Endocrine Abstracts

JOINT2005

Monocarboxylate transporter 8 (MCT8) deficiency known as Allan-Hernon-Dudley syndrome is an X-linked disorder caused by an impairment of the transcellular transportation of thyroid hormones into neurons due to SLC16A2 gene mutations. Clinical symptoms are a consequence of developing hypothyroidism in the brain and signs of hyperthyroidism in peripheral tissues. Affected patients develop mental retardation, axial hypotonia, peripheral spasticity, involuntary movements that may be paroxysmal. New treatments are being applied. We report a patient, who was born from an uneventful pregnancy in the 37th week of gestation, Apgar score 8/9, eutrophic. Shortly after birth suffered from pneumothorax, which was drained, he was dismissed with slight proximal and axial hypotonia. Neurological follow up showed deterioration of axial muscle tone around 5 months, but till 8 months there was evident regression in psychomotor development, pronounced hypotonia. EMG and EEG showed no pathology. SMA screen was negative. At 13 months MRI: delayed white matter myelinisation. EEG: unspecific abnormal activity. Endocrine assessment at 8 months was appropriate, but at 13 months showed signs of primary hypothyroidism and Thyroxin was started. After 5 months on medication there was no change. At 23 months NGS revealed mutation in SLC16A2 gene (c.940C T (p.Arg314Ter): Allan-Herndon-Dudley syndrome i.e. MCT8 deficiency. Endocrine tests on Thyroxin were broadened to fT3 and showed TSH 2,7 mIU/l, fT4 11 pmol/l fT3 8,35 pmol/l (2,5 – 5,8), Thyroxin was stopped. Vomiting led to elimination diet, which helped but he didn´t gain weight, while growing normally. At 32 months TSH: 4,52 mU/l [0,70\.5,97], Ft4: 6,61 pmol/l [10,45\.22,35], fT3 14,72 pmol/l [3,69\.8,46], with pronounced clinical picture.

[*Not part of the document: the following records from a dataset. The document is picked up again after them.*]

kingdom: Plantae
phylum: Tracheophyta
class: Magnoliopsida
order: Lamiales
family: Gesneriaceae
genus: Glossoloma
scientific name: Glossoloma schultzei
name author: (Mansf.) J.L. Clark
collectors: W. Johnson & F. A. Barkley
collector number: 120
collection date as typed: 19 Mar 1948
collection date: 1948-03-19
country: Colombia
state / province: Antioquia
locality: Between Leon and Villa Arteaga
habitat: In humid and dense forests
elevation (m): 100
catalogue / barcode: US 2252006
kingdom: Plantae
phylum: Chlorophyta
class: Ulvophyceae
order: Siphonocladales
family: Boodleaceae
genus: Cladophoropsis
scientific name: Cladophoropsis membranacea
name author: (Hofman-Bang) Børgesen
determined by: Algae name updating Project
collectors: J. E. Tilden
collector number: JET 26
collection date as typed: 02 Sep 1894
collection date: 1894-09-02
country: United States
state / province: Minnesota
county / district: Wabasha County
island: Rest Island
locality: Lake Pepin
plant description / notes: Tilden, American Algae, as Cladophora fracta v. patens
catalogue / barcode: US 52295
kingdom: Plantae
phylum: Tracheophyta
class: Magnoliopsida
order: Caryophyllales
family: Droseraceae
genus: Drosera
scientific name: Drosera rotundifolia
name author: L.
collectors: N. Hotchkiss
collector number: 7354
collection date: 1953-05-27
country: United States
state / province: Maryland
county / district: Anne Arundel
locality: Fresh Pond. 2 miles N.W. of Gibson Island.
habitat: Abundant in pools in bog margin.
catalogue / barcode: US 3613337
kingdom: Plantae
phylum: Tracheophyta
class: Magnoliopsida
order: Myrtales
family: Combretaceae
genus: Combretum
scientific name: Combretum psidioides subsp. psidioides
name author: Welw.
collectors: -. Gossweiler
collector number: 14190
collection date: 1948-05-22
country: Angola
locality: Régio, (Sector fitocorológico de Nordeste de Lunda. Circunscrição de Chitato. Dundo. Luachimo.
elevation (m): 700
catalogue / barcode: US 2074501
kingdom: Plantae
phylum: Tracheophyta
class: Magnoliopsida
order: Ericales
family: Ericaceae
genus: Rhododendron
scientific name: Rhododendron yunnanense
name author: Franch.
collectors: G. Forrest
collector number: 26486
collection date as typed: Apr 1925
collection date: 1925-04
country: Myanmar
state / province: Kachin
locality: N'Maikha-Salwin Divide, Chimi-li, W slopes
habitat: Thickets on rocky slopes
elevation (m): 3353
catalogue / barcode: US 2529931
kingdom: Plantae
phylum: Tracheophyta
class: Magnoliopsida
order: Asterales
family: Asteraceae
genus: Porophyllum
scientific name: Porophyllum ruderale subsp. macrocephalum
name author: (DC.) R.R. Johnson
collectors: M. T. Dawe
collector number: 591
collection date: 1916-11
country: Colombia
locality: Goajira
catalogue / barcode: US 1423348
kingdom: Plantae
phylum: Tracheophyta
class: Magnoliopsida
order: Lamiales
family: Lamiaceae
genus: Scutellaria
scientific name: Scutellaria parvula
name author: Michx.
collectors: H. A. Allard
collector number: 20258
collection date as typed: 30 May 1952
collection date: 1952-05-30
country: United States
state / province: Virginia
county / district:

We started treatment with Tiratricol 350 ug daily, increasing the dose during 6 weeks to 75mg/kg daily, when the boy started to gain weight, slightly improved the axial muscle tone. But in another 8 weeks, he started vomit, was constipated, lost weight. At this time TSH was supressed. The dose was lowered and has been kept till now with normalised fT3. Evidence of epileptic encephalopathy on EEG and seizures led to antiepileptic treatment with good response. He is improving now his psychomotor development, slowly gaining weight on 5O mg/kg of Tiratricol.